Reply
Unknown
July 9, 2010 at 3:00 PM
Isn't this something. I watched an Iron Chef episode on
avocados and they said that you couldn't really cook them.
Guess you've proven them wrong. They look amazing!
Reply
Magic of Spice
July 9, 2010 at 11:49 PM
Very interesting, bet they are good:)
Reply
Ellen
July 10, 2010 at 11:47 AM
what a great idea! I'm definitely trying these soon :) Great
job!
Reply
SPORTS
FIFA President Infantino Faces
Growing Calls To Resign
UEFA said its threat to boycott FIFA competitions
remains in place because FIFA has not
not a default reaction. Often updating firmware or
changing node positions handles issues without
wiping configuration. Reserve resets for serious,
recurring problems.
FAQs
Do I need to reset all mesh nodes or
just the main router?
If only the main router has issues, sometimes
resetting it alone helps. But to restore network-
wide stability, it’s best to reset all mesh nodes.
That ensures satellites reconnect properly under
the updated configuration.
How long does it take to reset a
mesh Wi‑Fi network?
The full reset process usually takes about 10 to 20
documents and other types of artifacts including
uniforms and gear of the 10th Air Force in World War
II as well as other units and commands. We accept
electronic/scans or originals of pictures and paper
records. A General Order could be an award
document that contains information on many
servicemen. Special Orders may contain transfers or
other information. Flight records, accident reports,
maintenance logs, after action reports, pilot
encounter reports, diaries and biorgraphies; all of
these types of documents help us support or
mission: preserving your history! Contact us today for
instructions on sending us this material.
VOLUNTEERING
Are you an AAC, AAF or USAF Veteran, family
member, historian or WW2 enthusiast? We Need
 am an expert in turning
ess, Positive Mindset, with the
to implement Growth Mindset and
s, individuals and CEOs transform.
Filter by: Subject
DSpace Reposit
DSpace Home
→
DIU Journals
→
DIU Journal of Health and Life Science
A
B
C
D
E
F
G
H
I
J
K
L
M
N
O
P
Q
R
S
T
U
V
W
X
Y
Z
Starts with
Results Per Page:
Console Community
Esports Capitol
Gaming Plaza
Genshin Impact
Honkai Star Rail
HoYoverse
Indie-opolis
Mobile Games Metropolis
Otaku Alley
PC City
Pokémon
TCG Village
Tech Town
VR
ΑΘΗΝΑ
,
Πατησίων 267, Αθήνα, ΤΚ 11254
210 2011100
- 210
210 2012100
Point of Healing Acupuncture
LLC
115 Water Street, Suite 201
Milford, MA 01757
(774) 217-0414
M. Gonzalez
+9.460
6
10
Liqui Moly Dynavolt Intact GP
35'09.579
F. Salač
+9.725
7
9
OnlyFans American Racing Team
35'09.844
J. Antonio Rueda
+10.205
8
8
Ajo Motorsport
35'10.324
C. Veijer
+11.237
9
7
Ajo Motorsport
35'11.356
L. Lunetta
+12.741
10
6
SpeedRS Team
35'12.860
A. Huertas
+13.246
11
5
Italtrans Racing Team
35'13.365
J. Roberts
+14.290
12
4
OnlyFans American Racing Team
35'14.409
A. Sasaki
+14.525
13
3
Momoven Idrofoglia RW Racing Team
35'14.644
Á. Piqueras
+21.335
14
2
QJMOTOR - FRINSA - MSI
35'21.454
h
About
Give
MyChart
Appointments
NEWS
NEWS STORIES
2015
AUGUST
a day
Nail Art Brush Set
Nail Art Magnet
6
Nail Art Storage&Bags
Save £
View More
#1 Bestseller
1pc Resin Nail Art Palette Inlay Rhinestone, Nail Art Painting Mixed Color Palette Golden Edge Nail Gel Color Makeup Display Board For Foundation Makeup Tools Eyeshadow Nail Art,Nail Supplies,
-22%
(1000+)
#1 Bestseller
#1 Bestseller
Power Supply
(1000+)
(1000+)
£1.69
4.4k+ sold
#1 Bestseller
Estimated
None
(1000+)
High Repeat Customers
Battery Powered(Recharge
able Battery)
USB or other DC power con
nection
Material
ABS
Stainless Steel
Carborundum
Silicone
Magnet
------------------------------
### Do zrobienia
Przepisz wiernie wszystkie powyższe wiersze ze wszystkich rekordów, niczego w nich nie zmieniając.

### Wynik zadania
Reply
Unknown
July 9, 2010 at 3:00 PM
Isn't this something. I watched an Iron Chef episode on
avocados and they said that you couldn't really cook them.
Guess you've proven them wrong. They look amazing!
Reply
Magic of Spice
July 9, 2010 at 11:49 PM
Very interesting, bet they are good:)
Reply
Ellen
July 10, 2010 at 11:47 AM
what a great idea! I'm definitely trying these soon :) Great
job!
Reply
SPORTS
FIFA President Infantino Faces
Growing Calls To Resign
UEFA said its threat to boycott FIFA competitions
remains in place because FIFA has not
not a default reaction. Often updating firmware or
changing node positions handles issues without
wiping configuration. Reserve resets for serious,
recurring problems.
FAQs
Do I need to reset all mesh nodes or
just the main router?
If only the main router has issues, sometimes
resetting it alone helps. But to restore network-
wide stability, it’s best to reset all mesh nodes.
That ensures satellites reconnect properly under
the updated configuration.
How long does it take to reset a
mesh Wi‑Fi network?
The full reset process usually takes about 10 to 20
documents and other types of artifacts including
uniforms and gear of the 10th Air Force in World War
II as well as other units and commands. We accept
electronic/scans or originals of pictures and paper
records. A General Order could be an award
document that contains information on many
servicemen. Special Orders may contain transfers or
other information. Flight records, accident reports,
maintenance logs, after action reports, pilot
encounter reports, diaries and biorgraphies; all of
these types of documents help us support or
mission: preserving your history! Contact us today for
instructions on sending us this material.
VOLUNTEERING
Are you an AAC, AAF or USAF Veteran, family
member, historian or WW2 enthusiast? We Need
 am an expert in turning
ess, Positive Mindset, with the
to implement Growth Mindset and
s, individuals and CEOs transform.
Filter by: Subject
DSpace Reposit
DSpace Home
→
DIU Journals
→
DIU Journal of Health and Life Science
A
B
C
D
E
F
G
H
I
J
K
L
M
N
O
P
Q
R
S
T
U
V
W
X
Y
Z
Starts with
Results Per Page:
Console Community
Esports Capitol
Gaming Plaza
Genshin Impact
Honkai Star Rail
HoYoverse
Indie-opolis
Mobile Games Metropolis
Otaku Alley
PC City
Pokémon
TCG Village
Tech Town
VR
ΑΘΗΝΑ
,
Πατησίων 267, Αθήνα, ΤΚ 11254
210 2011100
- 210
210 2012100
Point of Healing Acupuncture
LLC
115 Water Street, Suite 201
Milford, MA 01757
(774) 217-0414
M. Gonzalez
+9.460
6
10
Liqui Moly Dynavolt Intact GP
35'09.579
F. Salač
+9.725
7
9
OnlyFans American Racing Team
35'09.844
J. Antonio Rueda
+10.205
8
8
Ajo Motorsport
35'10.324
C. Veijer
+11.237
9
7
Ajo Motorsport
35'11.356
L. Lunetta
+12.741
10
6
SpeedRS Team
35'12.860
A. Huertas
+13.246
11
5
Italtrans Racing Team
35'13.365
J. Roberts
+14.290
12
4
OnlyFans American Racing Team
35'14.409
A. Sasaki
+14.525
13
3
Momoven Idrofoglia RW Racing Team
35'14.644
Á. Piqueras
+21.335
14
2
QJMOTOR - FRINSA - MSI
35'21.454
h
About
Give
MyChart
Appointments
NEWS
NEWS STORIES
2015
AUGUST
a day
Nail Art Brush Set
Nail Art Magnet
6
Nail Art Storage&Bags
Save £
View More
#1 Bestseller
1pc Resin Nail Art Palette Inlay Rhinestone, Nail Art Painting Mixed Color Palette Golden Edge Nail Gel Color Makeup Display Board For Foundation Makeup Tools Eyeshadow Nail Art,Nail Supplies,
-22%
(1000+)
#1 Bestseller
#1 Bestseller
Power Supply
(1000+)
(1000+)
£1.69
4.4k+ sold
#1 Bestseller
Estimated
None
(1000+)
High Repeat Customers
Battery Powered(Recharge
able Battery)
USB or other DC power con
nection
Material
ABS
Stainless Steel
Carborundum
Silicone
Magnet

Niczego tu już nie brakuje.